If all parties are able to protect their keys (e.g. private applications), symmetric algorithms are a good choice as they are faster in general. If you use public clients, you should prefer asymmetric algorithms.
This framework provides dozen of signature and encryption algorithms, but you do not need all of them. Most applications only support 1 or 2 algorithms.
You should only use necessary algorithms. For example, HS384 algorithm may be avoided if you already have HS256 and HS512.
Some algorithms are not recommended as there are known security issues:
none: this algorithm is not a real algorithm. It should only be used when other security means exist. An encrypted connection is certainly not enough!
RSA1_5: there are known attacks using this algorithm. If you can avoid its use, then do it.
A small key size is as secured as a password like
123456789. You should use at least 256 bits symmetric keys and at lease 2048 bits RSA keys.
In any case, you MUST use a true random number generator.
It is highly recommended to set the following parameters to your key:
kid: A unique key ID,
use: indicates the usage of the key. Either
sig (signature/verification) or
alg: the algorithm allowed to be used with this key.
A key is fine but may be cracked e.g. by bruteforce. Changing your keys after several days or weeks is encouraged.
Broadly speaking, you should set your header parameter in the protected header. The use of the unprotected header should be limited to specific use cases.
When using encrypted tokens, the claims
aud should be duplicated into the header. This will avoid unwanted decryption when tokens are sent to a wrong audience.
There is no size constraint for the payload, but when tokens are used in a web context, it should be as small as possible. When used, claims should be limited to the minimum.
Does your application really need to get all the information about a user? For each context, you should choose carefully the claims you want to use.
A unique token ID should be set to all tokens you create. The associated claim is
This claim is highly recommended as it can prevent replay attacks.
The JWT specification introduces several claims to limit the period of validity of the tokens:
exp: expiration time,
iat: issuance time,
nbf: validity point in time.
These claims are not mandatory, but it is recommended to define a period of time for the token validity. When used, the expiration time should be appropriate to its context in your application. A security token with 2 weeks lifetime is something you should avoid.
iss (issuer) and
aud (audience) should always be set. When duplicated in the header, their values MUST be identical.
Unless you use encrypted tokens, you should use a secured connection when transmitting tokens between parties. A secured communication is not only needed when transmitting tokens, but also when you exchange keys and key sets with other applications.

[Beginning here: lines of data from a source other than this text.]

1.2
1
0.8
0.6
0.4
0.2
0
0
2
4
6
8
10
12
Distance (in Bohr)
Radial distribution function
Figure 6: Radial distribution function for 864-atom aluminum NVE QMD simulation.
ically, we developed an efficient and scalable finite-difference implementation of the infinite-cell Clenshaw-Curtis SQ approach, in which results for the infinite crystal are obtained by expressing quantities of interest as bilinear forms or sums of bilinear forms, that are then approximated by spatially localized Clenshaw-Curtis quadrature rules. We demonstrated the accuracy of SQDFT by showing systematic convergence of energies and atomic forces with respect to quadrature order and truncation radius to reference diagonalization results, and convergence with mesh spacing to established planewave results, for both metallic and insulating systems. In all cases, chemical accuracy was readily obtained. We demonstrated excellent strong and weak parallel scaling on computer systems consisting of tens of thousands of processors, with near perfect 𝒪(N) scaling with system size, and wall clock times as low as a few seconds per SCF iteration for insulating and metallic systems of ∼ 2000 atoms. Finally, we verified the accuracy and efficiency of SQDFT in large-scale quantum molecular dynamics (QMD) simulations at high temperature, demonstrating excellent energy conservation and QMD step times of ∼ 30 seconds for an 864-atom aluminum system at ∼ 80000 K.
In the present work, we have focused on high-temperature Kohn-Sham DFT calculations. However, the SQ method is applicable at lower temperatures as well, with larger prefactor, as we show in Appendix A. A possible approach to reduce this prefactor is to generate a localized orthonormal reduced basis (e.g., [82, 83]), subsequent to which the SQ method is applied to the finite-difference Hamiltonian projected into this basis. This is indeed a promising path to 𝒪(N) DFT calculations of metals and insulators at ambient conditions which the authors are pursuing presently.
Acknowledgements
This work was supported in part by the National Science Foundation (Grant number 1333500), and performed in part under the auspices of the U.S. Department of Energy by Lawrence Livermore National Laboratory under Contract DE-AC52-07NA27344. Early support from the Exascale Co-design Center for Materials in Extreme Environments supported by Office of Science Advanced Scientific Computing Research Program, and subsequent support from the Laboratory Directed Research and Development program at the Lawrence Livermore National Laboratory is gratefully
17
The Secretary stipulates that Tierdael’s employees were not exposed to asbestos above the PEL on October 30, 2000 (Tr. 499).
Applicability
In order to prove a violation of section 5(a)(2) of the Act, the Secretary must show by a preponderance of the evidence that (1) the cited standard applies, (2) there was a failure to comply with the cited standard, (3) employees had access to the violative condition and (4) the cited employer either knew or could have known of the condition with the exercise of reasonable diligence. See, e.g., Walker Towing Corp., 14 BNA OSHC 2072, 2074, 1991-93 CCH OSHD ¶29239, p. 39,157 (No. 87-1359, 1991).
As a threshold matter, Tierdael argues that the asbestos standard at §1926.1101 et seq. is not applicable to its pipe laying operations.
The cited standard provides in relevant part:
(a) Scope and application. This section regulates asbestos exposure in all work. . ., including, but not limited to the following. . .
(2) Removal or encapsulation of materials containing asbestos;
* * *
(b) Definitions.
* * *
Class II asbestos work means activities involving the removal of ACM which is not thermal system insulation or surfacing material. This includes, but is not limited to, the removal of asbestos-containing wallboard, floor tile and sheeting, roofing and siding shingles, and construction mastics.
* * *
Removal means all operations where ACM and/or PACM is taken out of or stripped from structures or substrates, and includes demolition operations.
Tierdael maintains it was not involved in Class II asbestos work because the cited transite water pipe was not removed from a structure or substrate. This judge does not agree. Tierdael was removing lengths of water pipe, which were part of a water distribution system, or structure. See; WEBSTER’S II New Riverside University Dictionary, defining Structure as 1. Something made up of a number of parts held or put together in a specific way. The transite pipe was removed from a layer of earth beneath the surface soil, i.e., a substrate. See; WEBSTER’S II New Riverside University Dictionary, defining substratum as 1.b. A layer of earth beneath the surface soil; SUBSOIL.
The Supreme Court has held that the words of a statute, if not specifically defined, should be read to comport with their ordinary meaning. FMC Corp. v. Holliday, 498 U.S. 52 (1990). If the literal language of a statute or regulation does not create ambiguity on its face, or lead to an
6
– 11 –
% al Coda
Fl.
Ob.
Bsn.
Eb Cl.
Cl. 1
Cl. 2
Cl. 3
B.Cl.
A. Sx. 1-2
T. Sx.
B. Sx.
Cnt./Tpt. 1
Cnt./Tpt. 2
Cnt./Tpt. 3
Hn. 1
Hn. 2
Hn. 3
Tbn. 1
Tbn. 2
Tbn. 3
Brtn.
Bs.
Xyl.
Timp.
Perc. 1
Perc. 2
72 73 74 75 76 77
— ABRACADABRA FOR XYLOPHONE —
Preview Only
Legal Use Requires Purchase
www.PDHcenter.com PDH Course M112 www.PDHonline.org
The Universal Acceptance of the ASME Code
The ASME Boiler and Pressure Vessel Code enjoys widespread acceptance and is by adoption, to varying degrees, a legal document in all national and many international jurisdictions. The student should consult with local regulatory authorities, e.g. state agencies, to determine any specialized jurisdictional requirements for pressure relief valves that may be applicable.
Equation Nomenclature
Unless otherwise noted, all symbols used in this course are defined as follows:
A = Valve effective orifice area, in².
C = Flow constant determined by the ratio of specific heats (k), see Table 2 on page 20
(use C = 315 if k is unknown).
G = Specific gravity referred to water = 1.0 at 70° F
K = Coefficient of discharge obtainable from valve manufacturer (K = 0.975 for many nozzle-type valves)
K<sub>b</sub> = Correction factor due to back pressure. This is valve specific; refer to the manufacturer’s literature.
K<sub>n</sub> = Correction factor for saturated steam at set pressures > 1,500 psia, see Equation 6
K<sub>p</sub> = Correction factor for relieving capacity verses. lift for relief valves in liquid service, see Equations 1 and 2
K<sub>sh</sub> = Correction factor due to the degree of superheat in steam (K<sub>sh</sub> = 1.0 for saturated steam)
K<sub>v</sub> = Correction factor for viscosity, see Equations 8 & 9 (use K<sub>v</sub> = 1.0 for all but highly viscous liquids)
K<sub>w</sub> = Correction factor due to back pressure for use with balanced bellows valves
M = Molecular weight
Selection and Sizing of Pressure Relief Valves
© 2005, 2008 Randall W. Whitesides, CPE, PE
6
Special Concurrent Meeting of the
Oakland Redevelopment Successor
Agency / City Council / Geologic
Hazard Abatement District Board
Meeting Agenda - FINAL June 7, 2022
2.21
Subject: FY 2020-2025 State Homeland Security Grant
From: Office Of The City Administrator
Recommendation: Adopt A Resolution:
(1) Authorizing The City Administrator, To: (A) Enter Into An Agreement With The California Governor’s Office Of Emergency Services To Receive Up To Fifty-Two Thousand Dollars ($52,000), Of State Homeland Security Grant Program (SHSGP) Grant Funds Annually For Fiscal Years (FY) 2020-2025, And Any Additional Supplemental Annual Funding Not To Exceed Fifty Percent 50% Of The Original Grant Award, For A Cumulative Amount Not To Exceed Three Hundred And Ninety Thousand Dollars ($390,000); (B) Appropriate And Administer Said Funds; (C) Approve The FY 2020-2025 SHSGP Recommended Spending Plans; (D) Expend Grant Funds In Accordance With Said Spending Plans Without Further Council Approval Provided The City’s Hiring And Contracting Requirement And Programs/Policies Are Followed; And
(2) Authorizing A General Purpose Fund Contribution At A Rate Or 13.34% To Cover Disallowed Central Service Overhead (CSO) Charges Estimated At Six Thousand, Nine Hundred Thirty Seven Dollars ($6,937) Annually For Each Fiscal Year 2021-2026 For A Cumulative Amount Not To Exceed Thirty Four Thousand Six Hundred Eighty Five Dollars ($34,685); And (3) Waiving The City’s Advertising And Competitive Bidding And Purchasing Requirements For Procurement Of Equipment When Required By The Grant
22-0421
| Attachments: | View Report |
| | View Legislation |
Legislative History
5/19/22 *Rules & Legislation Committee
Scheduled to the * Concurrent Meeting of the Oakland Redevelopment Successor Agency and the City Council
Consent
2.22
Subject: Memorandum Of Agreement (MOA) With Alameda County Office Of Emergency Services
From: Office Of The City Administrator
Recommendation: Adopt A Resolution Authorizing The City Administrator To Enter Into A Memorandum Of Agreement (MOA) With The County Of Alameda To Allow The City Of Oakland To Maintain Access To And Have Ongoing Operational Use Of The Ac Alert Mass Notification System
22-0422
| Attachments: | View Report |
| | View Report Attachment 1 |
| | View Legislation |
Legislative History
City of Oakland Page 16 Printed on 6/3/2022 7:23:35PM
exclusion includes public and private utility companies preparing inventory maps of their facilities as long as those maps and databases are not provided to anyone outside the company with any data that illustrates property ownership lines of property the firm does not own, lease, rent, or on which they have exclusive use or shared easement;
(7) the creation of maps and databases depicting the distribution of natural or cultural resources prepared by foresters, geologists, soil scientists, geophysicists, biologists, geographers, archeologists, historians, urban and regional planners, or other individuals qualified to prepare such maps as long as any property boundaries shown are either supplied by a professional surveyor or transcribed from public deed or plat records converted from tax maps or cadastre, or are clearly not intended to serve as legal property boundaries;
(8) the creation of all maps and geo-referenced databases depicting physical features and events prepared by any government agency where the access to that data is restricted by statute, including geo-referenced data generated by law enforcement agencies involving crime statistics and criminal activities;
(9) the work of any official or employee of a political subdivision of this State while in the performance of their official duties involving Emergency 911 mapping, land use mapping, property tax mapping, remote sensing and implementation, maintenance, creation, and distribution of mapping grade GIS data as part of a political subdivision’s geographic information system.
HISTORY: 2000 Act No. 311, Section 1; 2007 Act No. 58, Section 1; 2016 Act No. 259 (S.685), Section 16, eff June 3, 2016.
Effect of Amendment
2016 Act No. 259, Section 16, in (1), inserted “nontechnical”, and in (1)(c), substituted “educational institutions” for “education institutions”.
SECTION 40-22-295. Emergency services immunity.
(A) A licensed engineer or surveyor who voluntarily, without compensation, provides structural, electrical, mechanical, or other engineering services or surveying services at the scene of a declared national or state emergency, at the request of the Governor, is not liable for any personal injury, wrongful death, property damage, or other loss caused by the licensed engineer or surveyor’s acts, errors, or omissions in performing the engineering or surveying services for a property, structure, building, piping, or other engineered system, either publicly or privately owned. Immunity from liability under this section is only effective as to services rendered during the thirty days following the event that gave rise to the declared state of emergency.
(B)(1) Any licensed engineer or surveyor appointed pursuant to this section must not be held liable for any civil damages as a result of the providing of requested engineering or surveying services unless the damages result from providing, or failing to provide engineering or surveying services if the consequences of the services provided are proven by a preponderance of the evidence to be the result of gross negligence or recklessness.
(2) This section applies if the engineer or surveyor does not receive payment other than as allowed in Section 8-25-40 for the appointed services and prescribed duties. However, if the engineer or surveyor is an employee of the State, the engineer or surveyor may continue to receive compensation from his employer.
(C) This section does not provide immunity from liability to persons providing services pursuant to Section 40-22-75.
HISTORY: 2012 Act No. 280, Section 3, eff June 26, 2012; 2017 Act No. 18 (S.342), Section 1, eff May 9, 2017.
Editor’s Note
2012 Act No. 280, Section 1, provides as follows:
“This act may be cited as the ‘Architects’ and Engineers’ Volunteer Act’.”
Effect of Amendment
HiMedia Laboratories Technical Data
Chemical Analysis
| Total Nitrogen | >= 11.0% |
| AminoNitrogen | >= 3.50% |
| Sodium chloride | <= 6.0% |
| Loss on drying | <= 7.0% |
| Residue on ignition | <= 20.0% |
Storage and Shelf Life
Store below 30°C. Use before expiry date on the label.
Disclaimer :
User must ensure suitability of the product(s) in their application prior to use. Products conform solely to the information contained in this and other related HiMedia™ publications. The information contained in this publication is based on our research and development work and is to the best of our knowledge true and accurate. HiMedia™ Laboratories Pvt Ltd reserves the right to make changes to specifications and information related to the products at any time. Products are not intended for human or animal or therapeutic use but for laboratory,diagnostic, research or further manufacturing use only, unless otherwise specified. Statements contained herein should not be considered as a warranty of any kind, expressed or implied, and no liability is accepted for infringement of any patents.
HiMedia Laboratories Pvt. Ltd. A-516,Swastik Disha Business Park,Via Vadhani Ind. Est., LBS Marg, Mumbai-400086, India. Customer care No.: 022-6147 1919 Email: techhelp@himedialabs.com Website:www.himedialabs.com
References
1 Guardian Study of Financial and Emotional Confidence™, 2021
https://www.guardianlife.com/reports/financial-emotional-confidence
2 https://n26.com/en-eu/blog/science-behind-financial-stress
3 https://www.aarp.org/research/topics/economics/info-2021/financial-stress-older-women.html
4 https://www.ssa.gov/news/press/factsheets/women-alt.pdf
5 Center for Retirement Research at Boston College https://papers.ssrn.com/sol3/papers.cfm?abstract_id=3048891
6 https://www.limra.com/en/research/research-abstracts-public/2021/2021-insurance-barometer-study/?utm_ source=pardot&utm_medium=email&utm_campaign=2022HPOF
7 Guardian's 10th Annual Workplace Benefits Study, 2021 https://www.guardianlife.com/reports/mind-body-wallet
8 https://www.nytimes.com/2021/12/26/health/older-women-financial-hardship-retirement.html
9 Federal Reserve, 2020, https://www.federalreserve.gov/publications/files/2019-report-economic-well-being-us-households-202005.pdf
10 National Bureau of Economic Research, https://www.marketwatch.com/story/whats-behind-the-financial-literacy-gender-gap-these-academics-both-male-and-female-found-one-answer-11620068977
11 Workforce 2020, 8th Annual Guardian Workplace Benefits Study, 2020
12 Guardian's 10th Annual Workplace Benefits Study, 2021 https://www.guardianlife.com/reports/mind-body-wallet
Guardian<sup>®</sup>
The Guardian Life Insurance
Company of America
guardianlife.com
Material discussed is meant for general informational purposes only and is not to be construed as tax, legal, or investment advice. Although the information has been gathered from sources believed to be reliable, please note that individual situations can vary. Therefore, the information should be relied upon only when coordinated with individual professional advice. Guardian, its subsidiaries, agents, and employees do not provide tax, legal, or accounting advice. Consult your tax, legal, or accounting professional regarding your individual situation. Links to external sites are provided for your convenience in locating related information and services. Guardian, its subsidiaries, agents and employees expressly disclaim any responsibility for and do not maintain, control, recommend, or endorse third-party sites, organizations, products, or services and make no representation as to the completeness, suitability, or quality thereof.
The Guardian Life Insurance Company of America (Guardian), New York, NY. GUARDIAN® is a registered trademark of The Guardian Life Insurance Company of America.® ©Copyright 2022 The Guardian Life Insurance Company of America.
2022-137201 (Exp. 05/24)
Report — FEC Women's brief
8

When you receive a token, the following steps should be followed in this order. If one failed, you you reject the whole token.
Unserialize the token
For each signature/recipient (may be possible when using the Json General Serialization Mode):
Check the complete header (protected and unprotected)
Verify the signature (JWS) or decrypt the token (JWE)
Check the claims in the payload (if any)
You should only use the serialization mode(s) you need. If you intend to use your tokens in a web context, then use only the Compact Serialization. If an error occurred during this process, you should consider the token as invalid.
Header parameters have to be checked. You should at least check the
alg (algorithm) and
enc (only for JWE) parameters. The
crit (critical) header parameter is always checked.
Please note that unknown header parameters are ignored. If your token is verified, those parameters should not be used.
When used, unprotected header parameters should be handled with care.
Let the component do its job. The most important step for developers is to ensure that the right key/ket set is used.
This step is only required if the payload contains claims. When present, you should always check the
aud claims. Application specific claims should also always checked.
The whole token should be rejected in case of failure. Unknown claims should be ignored.
You should subscribe to security forums of similar websites and have a continuous technological watch. The tokens may be compromised because of malicious attacks on the algorithms, keys or other components related to the JWT (directly or indirectly).
The Security group on Stack Exchange is a good start.